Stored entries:
-=-=-=-=-
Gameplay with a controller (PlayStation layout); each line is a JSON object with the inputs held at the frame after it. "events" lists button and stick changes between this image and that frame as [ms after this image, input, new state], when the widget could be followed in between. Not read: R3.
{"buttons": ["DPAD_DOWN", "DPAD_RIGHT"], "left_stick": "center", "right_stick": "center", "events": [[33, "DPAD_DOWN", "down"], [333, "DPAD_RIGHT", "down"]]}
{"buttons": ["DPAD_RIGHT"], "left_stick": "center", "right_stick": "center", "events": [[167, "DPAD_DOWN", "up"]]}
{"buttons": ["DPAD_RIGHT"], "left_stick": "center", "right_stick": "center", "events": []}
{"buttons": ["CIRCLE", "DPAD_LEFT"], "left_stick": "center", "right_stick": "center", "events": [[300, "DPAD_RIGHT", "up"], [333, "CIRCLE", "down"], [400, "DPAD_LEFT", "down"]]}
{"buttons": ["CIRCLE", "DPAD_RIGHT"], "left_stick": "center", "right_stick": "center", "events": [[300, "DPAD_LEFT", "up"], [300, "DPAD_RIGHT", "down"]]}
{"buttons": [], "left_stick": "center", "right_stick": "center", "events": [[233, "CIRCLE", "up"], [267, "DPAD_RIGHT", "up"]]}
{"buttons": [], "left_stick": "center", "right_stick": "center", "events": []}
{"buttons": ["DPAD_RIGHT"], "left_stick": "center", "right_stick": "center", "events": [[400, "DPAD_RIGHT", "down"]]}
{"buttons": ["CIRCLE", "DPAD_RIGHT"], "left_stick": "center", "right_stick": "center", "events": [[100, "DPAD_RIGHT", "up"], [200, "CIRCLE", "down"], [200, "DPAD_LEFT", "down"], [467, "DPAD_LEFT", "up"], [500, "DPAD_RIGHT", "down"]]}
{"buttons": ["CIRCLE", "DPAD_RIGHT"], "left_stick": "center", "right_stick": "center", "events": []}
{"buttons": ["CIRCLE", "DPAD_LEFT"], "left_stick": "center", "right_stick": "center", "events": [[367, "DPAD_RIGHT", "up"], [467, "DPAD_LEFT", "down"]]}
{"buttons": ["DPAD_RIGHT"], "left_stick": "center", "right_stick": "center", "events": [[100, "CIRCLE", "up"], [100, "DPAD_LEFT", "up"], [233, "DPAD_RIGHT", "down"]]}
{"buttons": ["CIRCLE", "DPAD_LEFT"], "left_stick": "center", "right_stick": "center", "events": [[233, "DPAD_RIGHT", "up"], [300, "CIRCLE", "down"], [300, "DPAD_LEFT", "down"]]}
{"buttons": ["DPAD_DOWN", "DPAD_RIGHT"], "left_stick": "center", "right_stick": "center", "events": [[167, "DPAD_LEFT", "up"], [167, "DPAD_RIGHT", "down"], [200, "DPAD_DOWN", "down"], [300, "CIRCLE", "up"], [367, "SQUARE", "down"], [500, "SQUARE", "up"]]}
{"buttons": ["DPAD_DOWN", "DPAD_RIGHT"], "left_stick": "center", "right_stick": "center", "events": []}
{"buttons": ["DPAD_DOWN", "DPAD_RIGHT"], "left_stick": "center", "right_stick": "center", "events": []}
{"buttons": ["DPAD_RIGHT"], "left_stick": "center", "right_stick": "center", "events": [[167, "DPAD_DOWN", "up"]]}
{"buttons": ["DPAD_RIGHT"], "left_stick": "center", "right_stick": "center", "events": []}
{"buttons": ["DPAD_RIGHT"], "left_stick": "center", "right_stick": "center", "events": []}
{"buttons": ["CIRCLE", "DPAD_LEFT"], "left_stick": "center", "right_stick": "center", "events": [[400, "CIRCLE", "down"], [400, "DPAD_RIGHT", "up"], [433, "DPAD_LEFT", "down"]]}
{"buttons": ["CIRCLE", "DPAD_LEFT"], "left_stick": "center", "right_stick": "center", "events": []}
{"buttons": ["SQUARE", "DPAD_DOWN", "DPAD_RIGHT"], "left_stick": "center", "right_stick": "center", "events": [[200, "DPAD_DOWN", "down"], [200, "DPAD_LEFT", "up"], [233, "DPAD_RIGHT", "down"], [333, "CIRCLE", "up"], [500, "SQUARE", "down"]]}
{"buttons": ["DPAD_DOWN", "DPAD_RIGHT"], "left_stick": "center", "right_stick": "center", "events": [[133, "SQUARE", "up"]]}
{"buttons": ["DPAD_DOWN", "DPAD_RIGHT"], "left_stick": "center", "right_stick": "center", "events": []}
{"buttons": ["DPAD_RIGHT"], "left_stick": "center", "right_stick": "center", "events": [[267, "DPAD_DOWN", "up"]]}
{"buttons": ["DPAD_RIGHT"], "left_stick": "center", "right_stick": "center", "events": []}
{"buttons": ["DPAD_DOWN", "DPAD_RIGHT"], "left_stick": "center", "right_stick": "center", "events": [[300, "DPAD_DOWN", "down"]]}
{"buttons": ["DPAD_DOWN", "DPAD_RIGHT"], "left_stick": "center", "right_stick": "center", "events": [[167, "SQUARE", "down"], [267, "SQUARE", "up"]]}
-=-=-=-=-
WORK INSTRUCTION.
Give the number of lines in the entries above that contain the word "CIRCLE", with no accompanying text.

ANSWER SECTION.
12